The entries below contain a line with "Picture 1: Row" and a line with "Decide which of". Retype exactly everything from the first down to the second, both included, and nothing else.

##### MATERIAL FOR THIS TASK #####

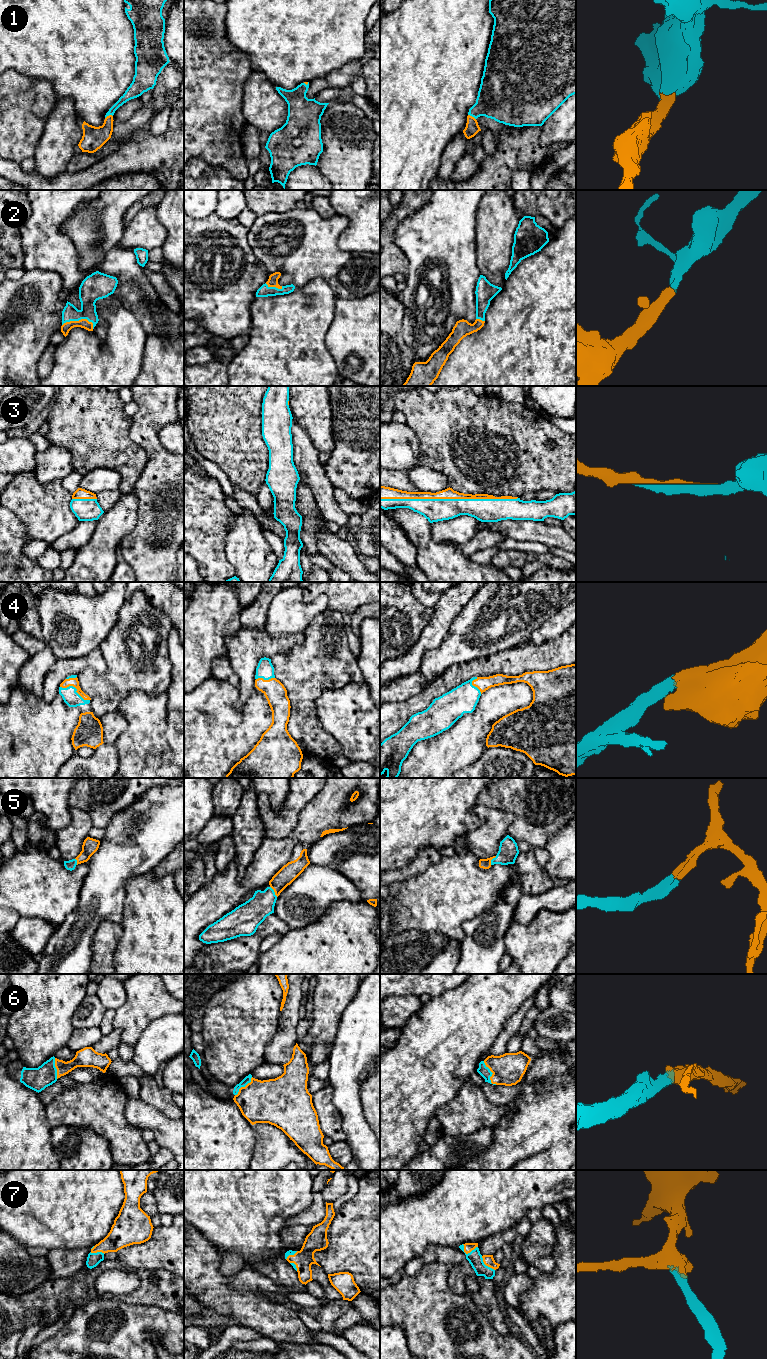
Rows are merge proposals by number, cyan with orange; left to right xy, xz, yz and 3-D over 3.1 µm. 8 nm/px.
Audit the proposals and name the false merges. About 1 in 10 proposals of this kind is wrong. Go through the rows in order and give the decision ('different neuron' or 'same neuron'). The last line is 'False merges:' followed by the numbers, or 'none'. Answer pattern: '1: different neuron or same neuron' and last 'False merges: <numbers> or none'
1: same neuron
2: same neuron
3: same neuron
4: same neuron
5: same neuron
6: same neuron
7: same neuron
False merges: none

#####
##### MATERIAL FOR THIS TASK #####

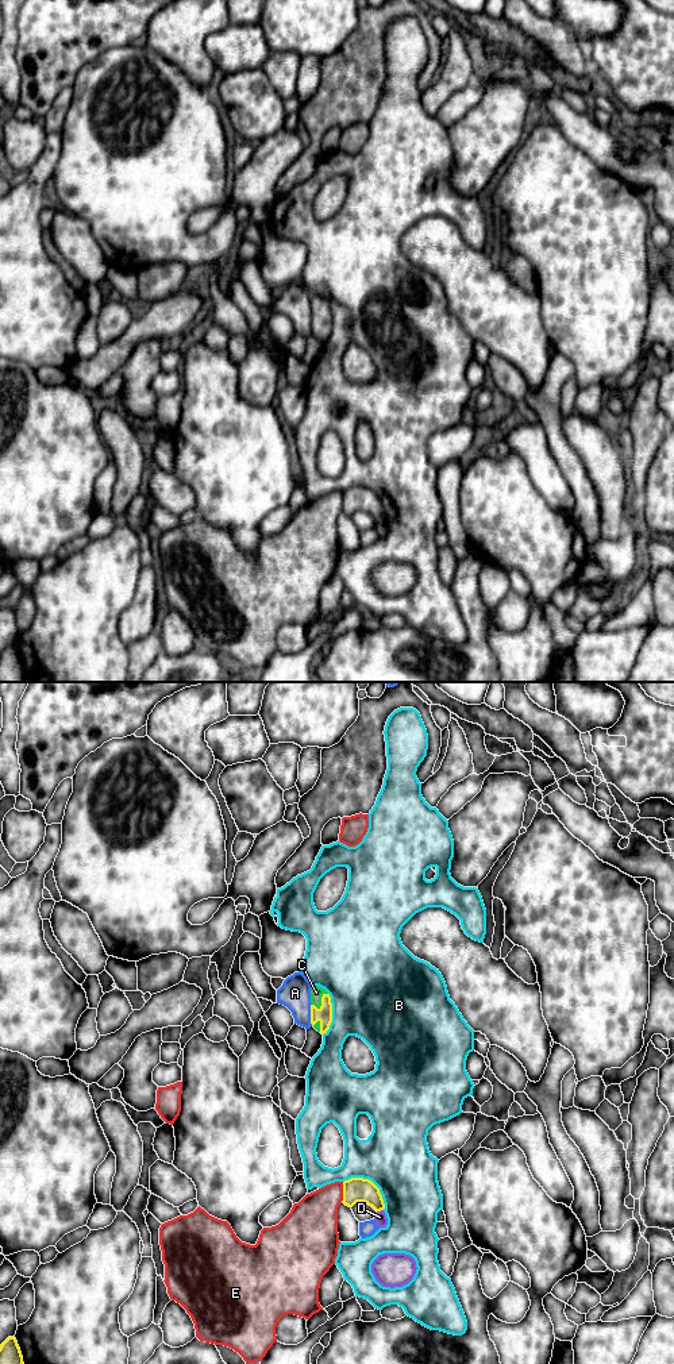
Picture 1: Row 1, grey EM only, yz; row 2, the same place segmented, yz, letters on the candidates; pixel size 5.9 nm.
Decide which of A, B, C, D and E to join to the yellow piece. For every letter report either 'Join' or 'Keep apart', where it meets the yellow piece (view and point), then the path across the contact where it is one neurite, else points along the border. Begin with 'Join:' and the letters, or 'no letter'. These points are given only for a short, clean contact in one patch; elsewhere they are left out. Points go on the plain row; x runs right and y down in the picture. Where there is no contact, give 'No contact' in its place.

#####
##### MATERIAL FOR THIS TASK #####

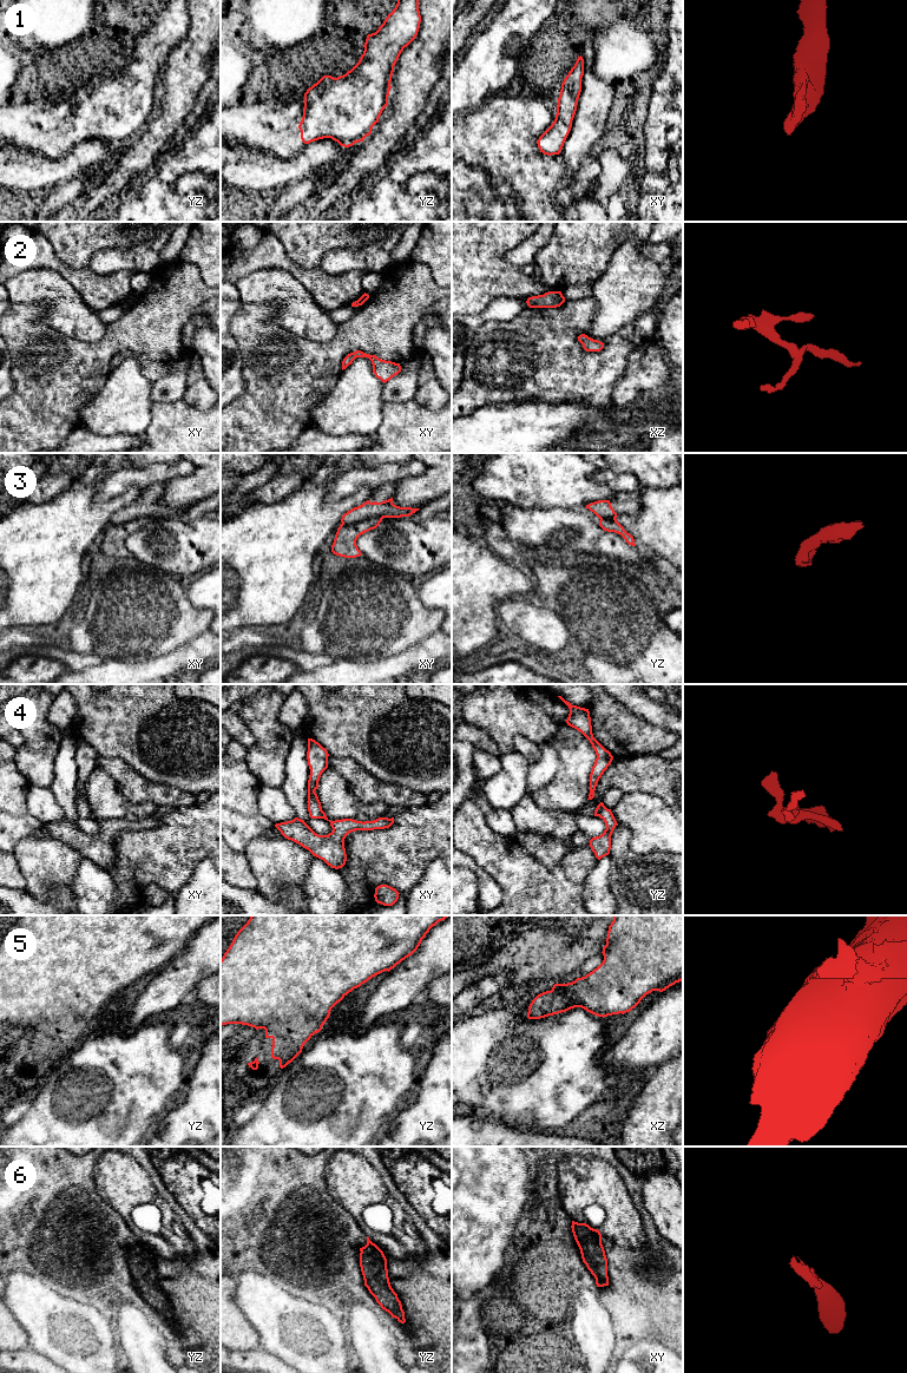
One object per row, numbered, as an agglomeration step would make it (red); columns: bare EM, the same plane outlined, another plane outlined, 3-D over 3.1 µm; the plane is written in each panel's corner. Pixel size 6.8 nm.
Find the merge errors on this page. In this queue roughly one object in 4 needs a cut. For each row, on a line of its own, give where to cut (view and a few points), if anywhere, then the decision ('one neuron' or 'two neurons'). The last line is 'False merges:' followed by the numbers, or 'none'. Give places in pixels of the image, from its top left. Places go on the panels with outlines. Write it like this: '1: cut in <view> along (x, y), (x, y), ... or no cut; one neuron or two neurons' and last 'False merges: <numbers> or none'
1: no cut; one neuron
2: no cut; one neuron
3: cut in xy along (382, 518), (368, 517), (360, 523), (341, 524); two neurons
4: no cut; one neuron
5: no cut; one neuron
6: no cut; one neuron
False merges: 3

#####

[PROBLEM SOLUTION]
Picture 1: Row 1, grey EM only, yz; row 2, the same place segmented, yz, letters on the candidates; pixel size 5.9 nm.
Decide which of A, B, C, D and E to join to the yellow piece. For every letter report either 'Join' or 'Keep apart', where it meets the yellow piece (view and point), then the path across the contact where it is one neurite, else points along the border. Begin with 'Join:' and the letters, or 'no letter'. These points are given only for a short, clean contact in one patch; elsewhere they are left out. Points go on the plain row; x runs right and y down in the picture. Where there is no contact, give 'No contact' in its place.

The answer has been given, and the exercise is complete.